Apostando por el desperdicio cero en la hostelería

Autor: Saúl Cepeda. Ilustraciones: Irina Hirondelle
Jueves, 23 de mayo de 2019

Evitar el despilfarro de alimentos no es ya una obligación moral –que también–, sino una necesidad socioeconómica perentoria. Sostener una alimentación balanceada y saludable en las sociedades del futuro está en juego.

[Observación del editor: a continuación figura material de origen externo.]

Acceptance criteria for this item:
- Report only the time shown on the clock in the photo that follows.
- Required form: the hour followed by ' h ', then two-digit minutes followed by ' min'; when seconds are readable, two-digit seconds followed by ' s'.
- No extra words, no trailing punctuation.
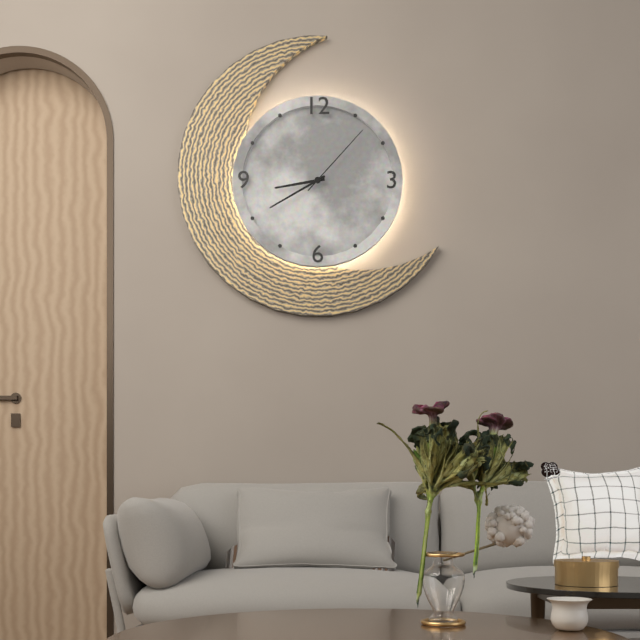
8 h 40 min 07 s
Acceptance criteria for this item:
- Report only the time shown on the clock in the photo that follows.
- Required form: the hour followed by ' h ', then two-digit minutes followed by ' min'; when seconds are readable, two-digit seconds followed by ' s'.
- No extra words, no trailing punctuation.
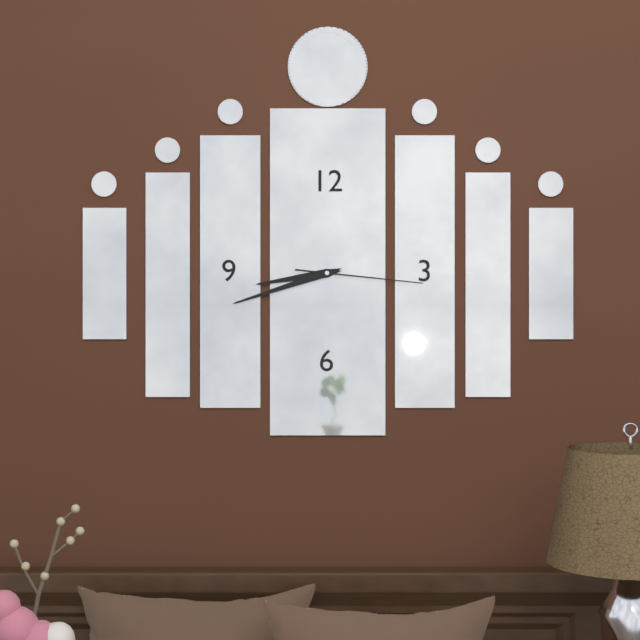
8 h 42 min 16 s
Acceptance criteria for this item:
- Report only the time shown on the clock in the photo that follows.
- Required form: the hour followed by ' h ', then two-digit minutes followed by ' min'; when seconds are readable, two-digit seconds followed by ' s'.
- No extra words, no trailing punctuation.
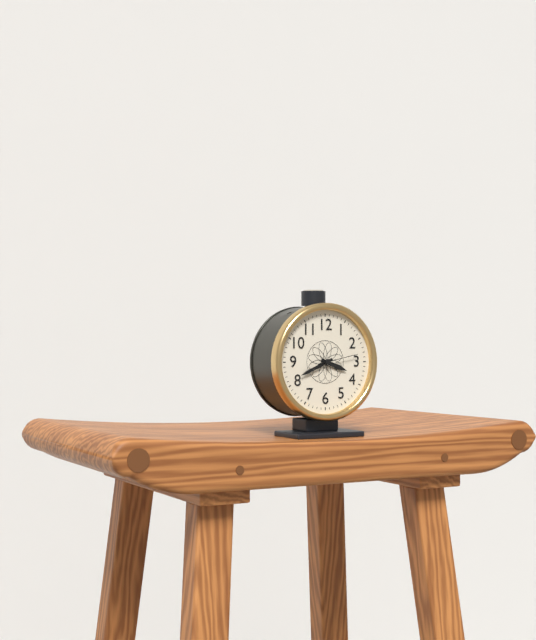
3 h 41 min
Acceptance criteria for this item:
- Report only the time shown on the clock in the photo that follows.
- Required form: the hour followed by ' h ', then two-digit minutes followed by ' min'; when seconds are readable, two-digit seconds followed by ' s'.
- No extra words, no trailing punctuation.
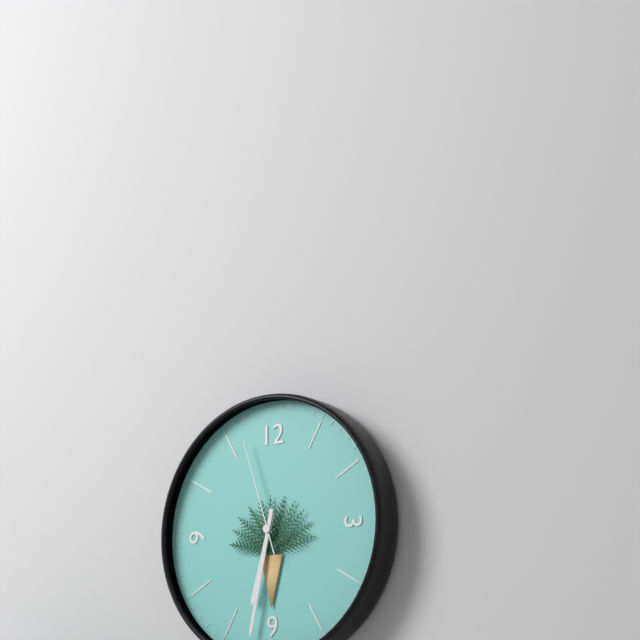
6 h 32 min 57 s
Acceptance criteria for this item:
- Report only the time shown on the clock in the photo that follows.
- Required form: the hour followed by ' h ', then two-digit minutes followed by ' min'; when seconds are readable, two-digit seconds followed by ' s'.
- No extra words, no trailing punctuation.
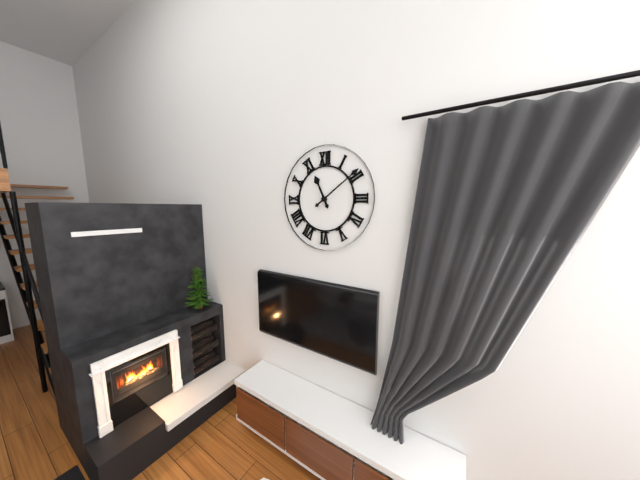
11 h 09 min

Entre las madres de antaño se estilaba aquello de “acábate la comida, que hay muchos niños que pasan hambre en el mundo”. Una falacia más, como las vitaminas que se escapaban del zumo cual protagonista de Prison Break o que abrigarnos el cuello al estilo de un soldado napoleónico en la campaña de Rusia nos evitaría catarros. Por supuesto, las madres que decían eso no tenían en mente enviar la comida sobrante a los campos de Naciones Unidas en Biafra. Sin embargo, como todas las pequeñas mentiras de la infancia, esta también sirvió para hacernos partícipes de un engaño mucho mayor: el de que los recursos perecederos son geográficamente intercambiables.

 

Sin embargo, nada nos explicaron de aplicar la lógica a nuestra alimentación cotidiana. En la Unión Europea, una persona consume alrededor de tres kilos de alimentos al día (la media mundial está en 950 gramos), de los que un 80% son agua. Por otra parte, unos 88 millones de toneladas de comida acaban en la basura cada año, lo que nos deja un total aproximado de 173 kilogramos de desperdicios por individuo, prácticamente medio kilo cada jornada; es decir, que malgastamos, a diario y de manera adicional, una sexta parte de lo ingerido. Lo de acabarnos la comida, en realidad, no tenía tanto que ver con el reparto solidario de nuestro plato de lentejas con los necesitados del mundo, como con la racionalización de los recursos en el lugar en el que vivimos.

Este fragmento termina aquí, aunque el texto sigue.